## [Задание A]
Перепишите исходный текст полностью, без единого изменения.
## [Задание B]
Выберите в списке все строки, где встречается слово «verde», и скопируйте их. Регистр букв учитывается.

## [Исходный текст]

################

Шрифт:
Закладка:
В Радио есть для Гали место: лит. – муз. редактор, 600 р., I кат., в будущем может быть и допкарточка. Первый поезд, о котором писал выше, отправляется сегодня, не вчера. В Союзписе получено 2 литра керосину. Если бы не горело электричество, то это было бы событием. «Последний час» объявил Ейск, Батайск и т. д. В квартире над нами сильно горело.
7-е февраля. Воскресенье.

################

## [Данные для обработки]
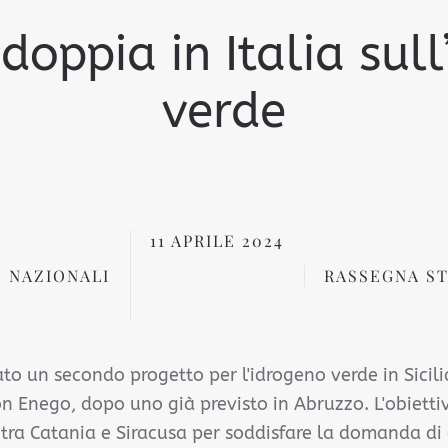
oppia in Italia sul
verde
11 APRILE 2024
 NAZIONALI
RASSEGNA S
o un secondo progetto per l'idrogeno verde in Sicilia
n Enego, dopo uno già previsto in Abruzzo. L'obietti
 tra Catania e Siracusa per soddisfare la domanda di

################

## [Решение задания A]
Шрифт:
Закладка:
В Радио есть для Гали место: лит. – муз. редактор, 600 р., I кат., в будущем может быть и допкарточка. Первый поезд, о котором писал выше, отправляется сегодня, не вчера. В Союзписе получено 2 литра керосину. Если бы не горело электричество, то это было бы событием. «Последний час» объявил Ейск, Батайск и т. д. В квартире над нами сильно горело.
7-е февраля. Воскресенье.

## [Решение задания B]
verde
o un secondo progetto per l'idrogeno verde in Sicilia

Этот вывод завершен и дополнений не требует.